Carina Leagues Club today announced the launch of its inaugural $10,000 education bursary, in a bid to provide more opportunities for its staff and people pursuing a career in hospitality.

The bursary will be open to Carina Leagues Club employees, with applications assessed by a leadership panel and the funds distributed among up to four employees each year.

The program is the latest in a series of training and development initiatives the club has implemented to stay ahead of tough employment market conditions and attract and retain more people within the industry.

Carina Leagues Club General Manager Adam Wiencke said the club has a proud history of supporting staff with career pathway development and industry apprenticeships for youth and was one of the first clubs in Queensland to have its own full-time Culture Manager to support workplace wellbeing.

“Innovation is at the heart of the club’s approach to everything, including recruitment and retention. We’re always focused on new ways to offer staff more flexibility, stability and growth opportunities,” Mr Wiencke said.

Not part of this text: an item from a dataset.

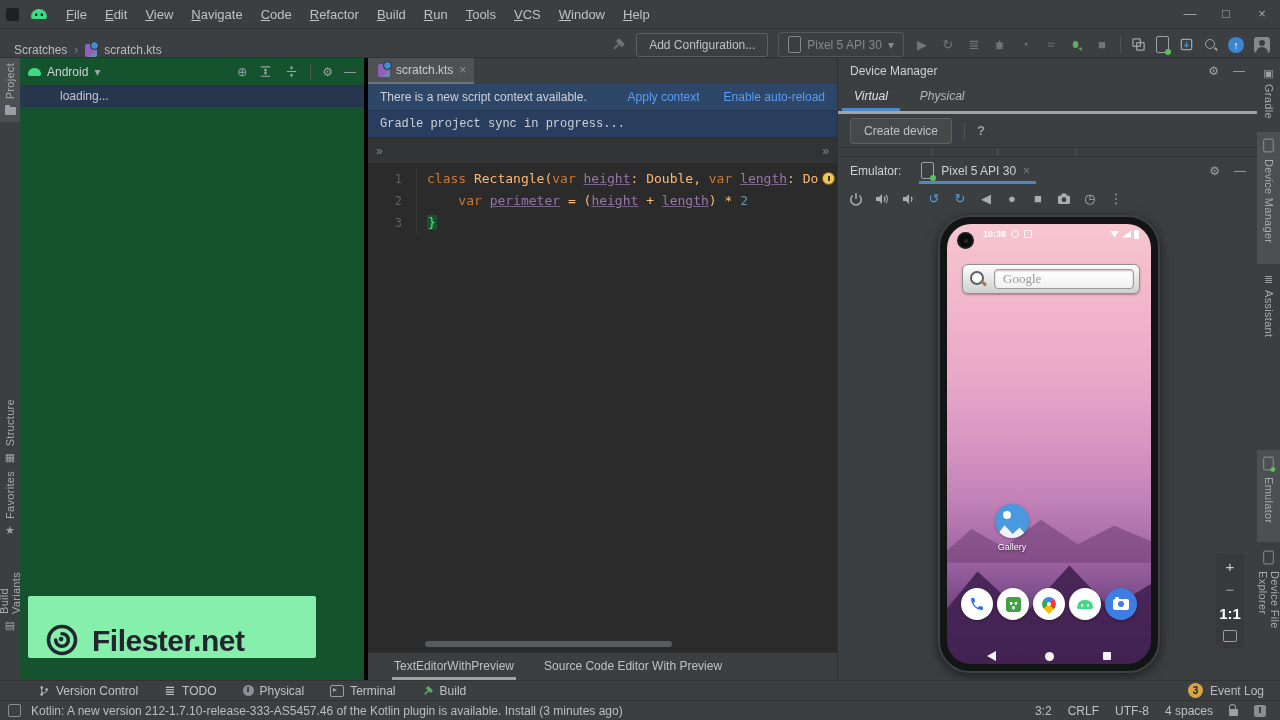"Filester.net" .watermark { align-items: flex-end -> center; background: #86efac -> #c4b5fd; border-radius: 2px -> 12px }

“Our community donation programs have also played a role in attracting particularly younger people who want to work for an organisation that gives back. Every visit to a community club has an impact, and that gives the work we do such a strong sense of meaning and purpose.”

The 2023 Jobs and Skills Report, released this month by the new Jobs and Skills Australia agency, showed accommodation and hospitality managers and waiters were some of the most in-demand roles facing labour and skill shortages, with chefs among the top 20 most in-demand jobs in Queensland.

“We’re not immune to the struggles many industries have had in recovering from Covid and adapting to economic pressures, but our commitment to giving back to our community gives us a point of difference compared to many other hospitality employers,” Mr Wiencke said.

“We want to build community clubs up as a long-term employment and career option for ambitious and values-driven people, rather than a stop-gap or short-term option. To do that requires a commitment to quality and accessible training, education and development.”

Carina Leagues Club has no shortage of long-term employees, with marketing manager Tayla Neilen approaching almost a decade of service, after originally joining the club as a kids club attendant.

“I started my journey with Carina as a Christmas worker and so it’s surreal that I’m now the Marketing Manager at the Club,” Ms Neilen said.

“At the time I just wanted to make some extra money over the holidays, but since then Carina has helped me shape my career over the long term. I love the commitment to people and progress – it’s made me realise there’s more to a community club than what you might think when you first walk through the door.”

“The leadership team has been so supportive of my career, including sponsoring me to complete a Bachelor of Business as part of its Degree for Free program in 2018. That kind of investment into my career has just been invaluable and it’s really exciting that more people at the club will get to experience that.”